━━ INFORMATION GIVEN

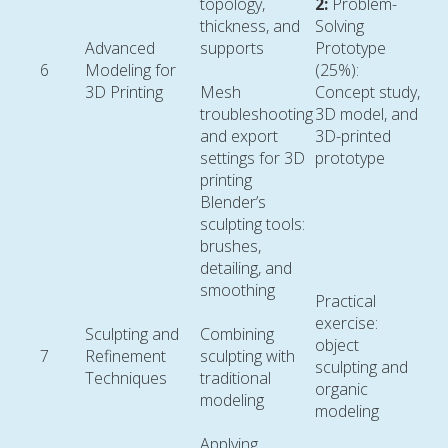
topology,
2:
Problem-
thickness, and
Solving
Advanced
supports
Prototype
6
Modeling for
(25%):
3D Printing
Mesh
Concept study,
troubleshooting
3D model, and
and export
3D-printed
settings for 3D
prototype
printing
Blender’s
sculpting tools:
brushes,
detailing, and
smoothing
Practical
exercise:
Sculpting and
Combining
object
7
Refinement
sculpting with
sculpting and
Techniques
traditional
organic
modeling
modeling
Applying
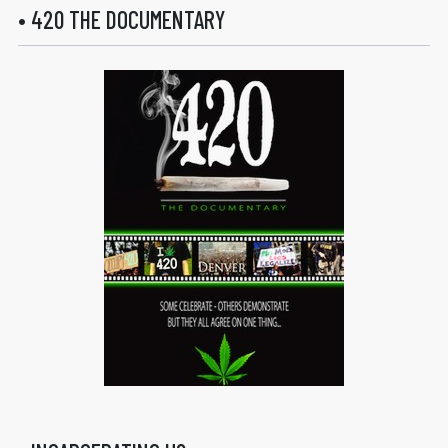
• 420 THE DOCUMENTARY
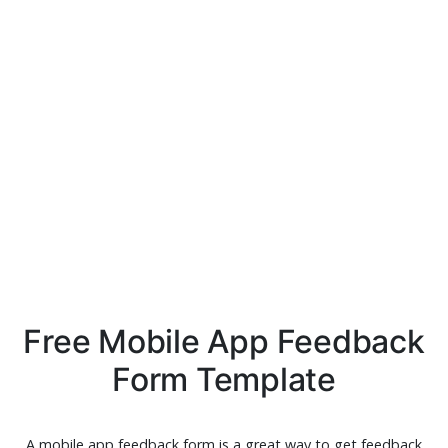
Free Mobile App Feedback
Form Template
A mobile app feedback form is a great way to get feedback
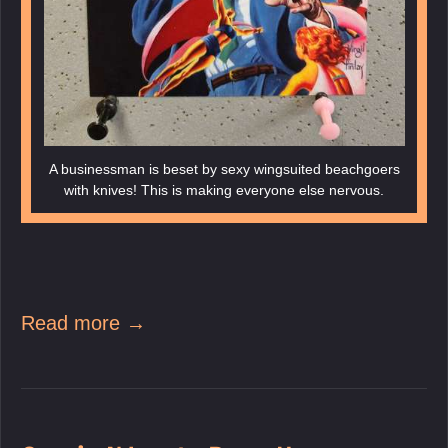
A businessman is beset by sexy wingsuited beachgoers
with knives! This is making everyone else nervous.
Read more →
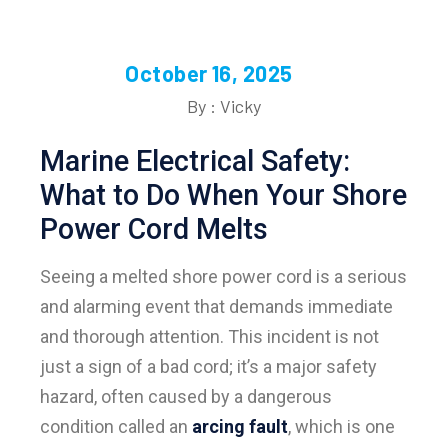
October 16, 2025
By : Vicky
Marine Electrical Safety:
What to Do When Your Shore
Power Cord Melts
Seeing a melted shore power cord is a serious
and alarming event that demands immediate
and thorough attention. This incident is not
just a sign of a bad cord; it’s a major safety
hazard, often caused by a dangerous
condition called an
arcing fault
, which is one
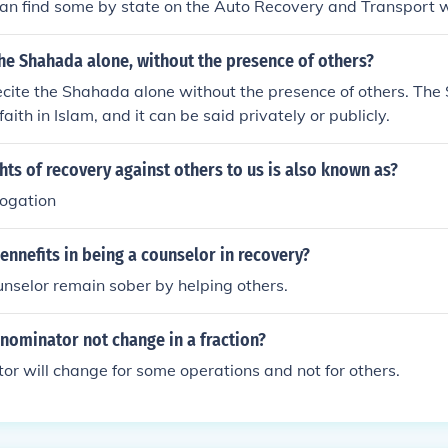
can find some by state on the Auto Recovery and Transport 
he Shahada alone, without the presence of others?
ecite the Shahada alone without the presence of others. The
faith in Islam, and it can be said privately or publicly.
ghts of recovery against others to us is also known as?
rogation
ennefits in being a counselor in recovery?
ounselor remain sober by helping others.
nominator not change in a fraction?
r will change for some operations and not for others.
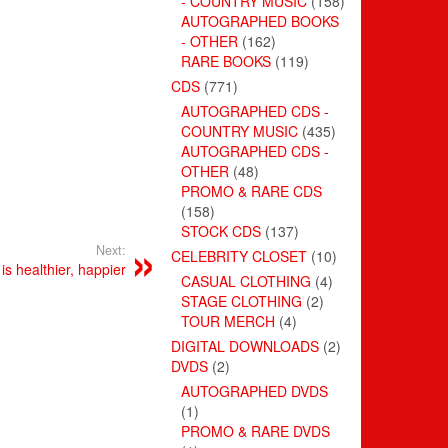
- COUNTRY MUSIC
(158)
AUTOGRAPHED BOOKS
- OTHER
(162)
RARE BOOKS
(119)
CDS
(771)
AUTOGRAPHED CDS -
COUNTRY MUSIC
(435)
AUTOGRAPHED CDS -
OTHER
(48)
PROMO & RARE CDS
(158)
STOCK CDS
(137)
Next:
CELEBRITY CLOSET
(10)
 is healthier, happier
CASUAL CLOTHING
(4)
STAGE CLOTHING
(2)
TOUR MERCH
(4)
DIGITAL DOWNLOADS
(2)
DVDS
(2)
AUTOGRAPHED DVDS
(1)
PROMO & RARE DVDS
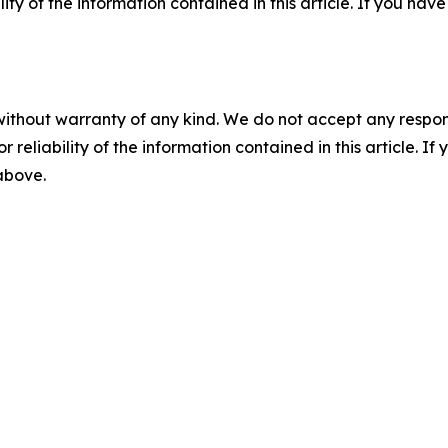
ility of the information contained in this article. If you ha
without warranty of any kind. We do not accept any responsib
r reliability of the information contained in this article. I
 above.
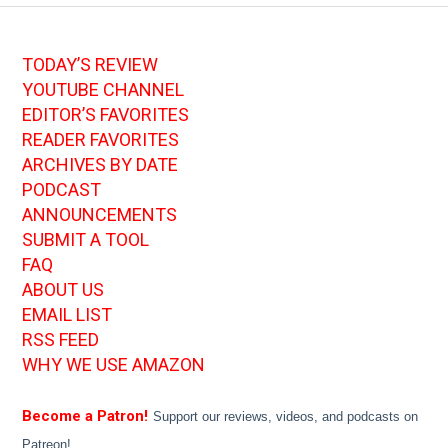
TODAY’S REVIEW
YOUTUBE CHANNEL
EDITOR’S FAVORITES
READER FAVORITES
ARCHIVES BY DATE
PODCAST
ANNOUNCEMENTS
SUBMIT A TOOL
FAQ
ABOUT US
EMAIL LIST
RSS FEED
WHY WE USE AMAZON
Become a Patron!
Support our reviews, videos, and podcasts on
Patreon!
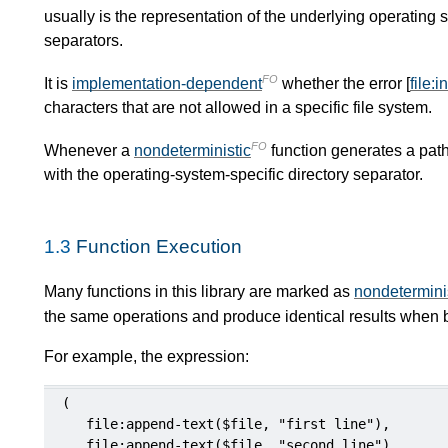
usually is the representation of the underlying operating 
separators.
FO
It is
implementation-dependent
whether the error [
file:
characters that are not allowed in a specific file system.
FO
Whenever a
nondeterministic
function generates a path t
with the operating-system-specific directory separator.
1.3
Function Execution
Many functions in this library are marked as
nondetermini
the same operations and produce identical results when b
For example, the expression:
(

   file:append-text($file, "first line"),

   file:append-text($file, "second line"),
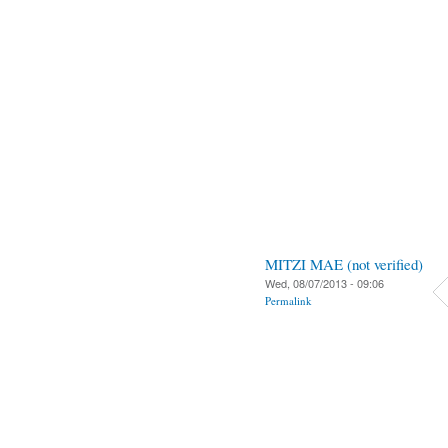
MITZI MAE (not verified)
Wed, 08/07/2013 - 09:06
Permalink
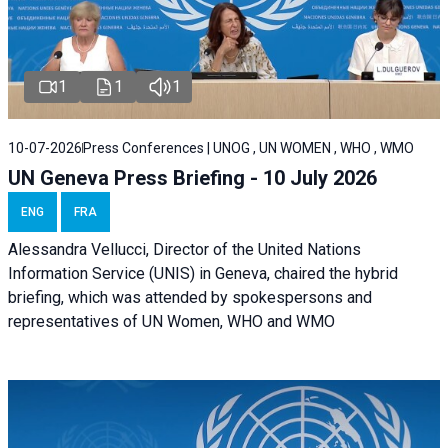
1
1
1
10-07-2026
Press Conferences | UNOG , UN WOMEN , WHO , WMO
UN Geneva Press Briefing - 10 July 2026
ENG
FRA
Alessandra Vellucci, Director of the United Nations
Information Service (UNIS) in Geneva, chaired the hybrid
briefing, which was attended by spokespersons and
representatives of UN Women, WHO and WMO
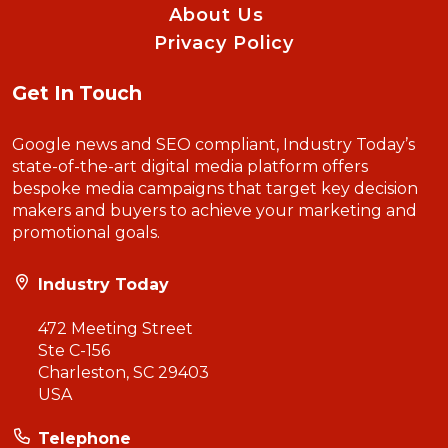
About Us
Privacy Policy
Get In Touch
Google news and SEO compliant, Industry Today’s
state-of-the-art digital media platform offers
bespoke media campaigns that target key decision
makers and buyers to achieve your marketing and
promotional goals.
Industry Today
472 Meeting Street
Ste C-156
Charleston, SC 29403
USA
Telephone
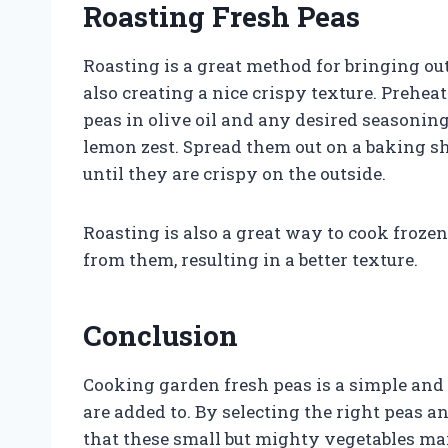
Roasting Fresh Peas
Roasting is a great method for bringing ou
also creating a nice crispy texture. Prehea
peas in olive oil and any desired seasonin
lemon zest. Spread them out on a baking she
until they are crispy on the outside.
Roasting is also a great way to cook froze
from them, resulting in a better texture.
Conclusion
Cooking garden fresh peas is a simple and 
are added to. By selecting the right peas 
that these small but mighty vegetables mai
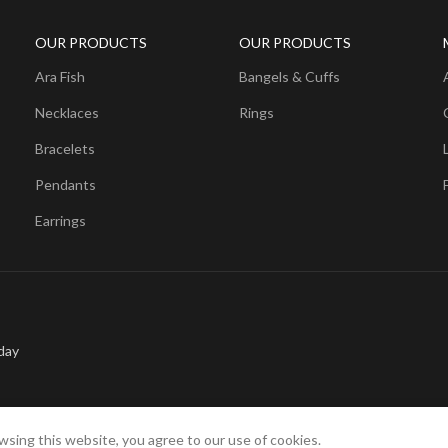
OUR PRODUCTS
OUR PRODUCTS
Ara Fish
Bangels & Cuffs
Necklaces
Rings
Bracelets
Pendants
Earrings
day
sing this website, you agree to our use of cookies.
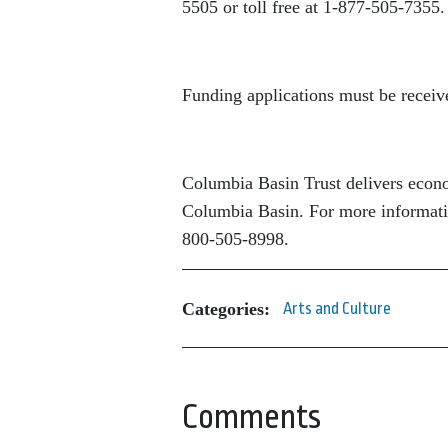
5505 or toll free at 1-877-505-7355.
Funding applications must be receiv
Columbia Basin Trust delivers econom
Columbia Basin. For more informatio
800-505-8998.
Categories:
Arts and Culture
Comments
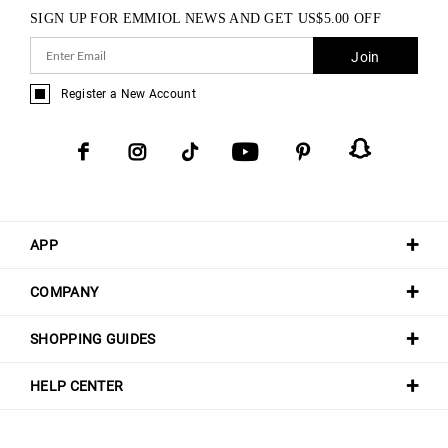
SIGN UP FOR EMMIOL NEWS AND GET
US$
5.00
OFF
Join
Register a New Account
APP
COMPANY
SHOPPING GUIDES
HELP CENTER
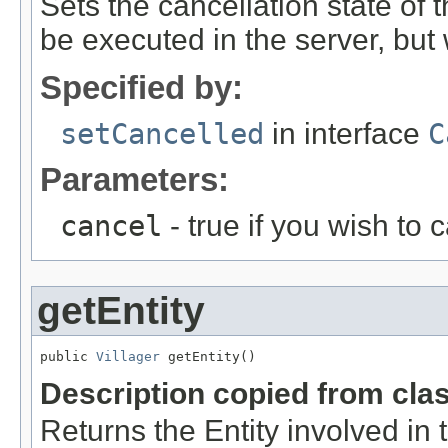
Sets the cancellation state of t
be executed in the server, but w
Specified by:
setCancelled
in interface
C
Parameters:
cancel
- true if you wish to 
getEntity
public 
Villager
 getEntity()
Description copied from cla
Returns the Entity involved in 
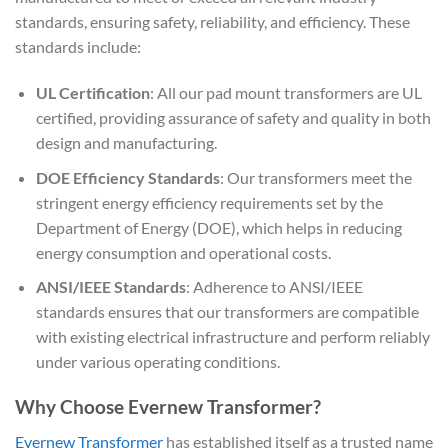
standards, ensuring safety, reliability, and efficiency. These
standards include:
UL Certification
: All our pad mount transformers are UL
certified, providing assurance of safety and quality in both
design and manufacturing.
DOE Efficiency Standards
: Our transformers meet the
stringent energy efficiency requirements set by the
Department of Energy (DOE), which helps in reducing
energy consumption and operational costs.
ANSI/IEEE Standards
: Adherence to ANSI/IEEE
standards ensures that our transformers are compatible
with existing electrical infrastructure and perform reliably
under various operating conditions.
Why Choose Evernew Transformer?
Evernew Transformer
has established itself as a trusted name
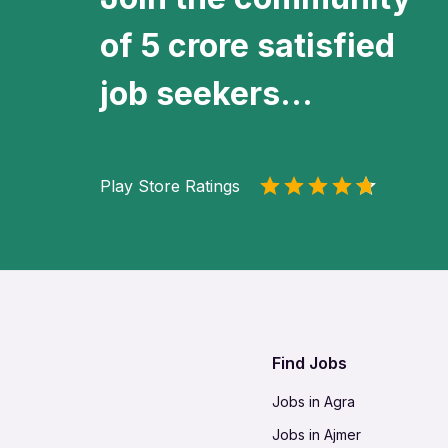
of 5 crore satisfied
job seekers...
Play Store Ratings
Find Jobs
Jobs in Agra
Jobs in Ajmer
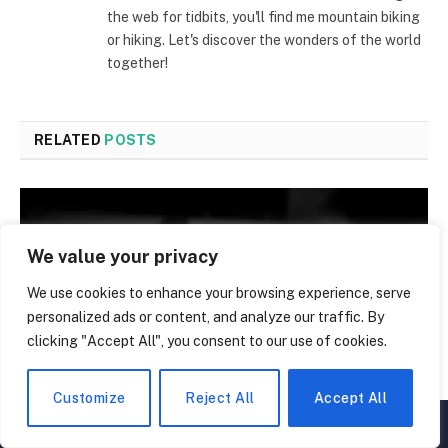
the web for tidbits, you'll find me mountain biking
or hiking. Let's discover the wonders of the world
together!
RELATED
POSTS
We value your privacy
We use cookies to enhance your browsing experience, serve
personalized ads or content, and analyze our traffic. By
clicking "Accept All", you consent to our use of cookies.
Customize
Reject All
Accept All
▲
×
The Untold Truth About Alcohol: 50 Facts That Will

━━━━

WHAT THE TASK REQUIRES >>
Please restate the lines above exactly, starting at the first line of the data and stopping at the line containing "faith in Islam, and", which is included. Omit pictures.

EXPECTED ANSWER >>
topology,
2:
Problem-
thickness, and
Solving
Advanced
supports
Prototype
6
Modeling for
(25%):
3D Printing
Mesh
Concept study,
troubleshooting
3D model, and
and export
3D-printed
settings for 3D
prototype
printing
Blender’s
sculpting tools:
brushes,
detailing, and
smoothing
Practical
exercise:
Sculpting and
Combining
object
7
Refinement
sculpting with
sculpting and
Techniques
traditional
organic
modeling
modeling
Applying
• 420 THE DOCUMENTARY
Free Mobile App Feedback
Form Template
A mobile app feedback form is a great way to get feedback
A businessman is beset by sexy wingsuited beachgoers
with knives! This is making everyone else nervous.
Read more →
October 16, 2025
By : Vicky
Marine Electrical Safety:
What to Do When Your Shore
Power Cord Melts
Seeing a melted shore power cord is a serious
and alarming event that demands immediate
and thorough attention. This incident is not
just a sign of a bad cord; it’s a major safety
hazard, often caused by a dangerous
condition called an
arcing fault
, which is one
can find some by state on the Auto Recovery and Transport 
he Shahada alone, without the presence of others?
ecite the Shahada alone without the presence of others. The
faith in Islam, and it can be said privately or publicly.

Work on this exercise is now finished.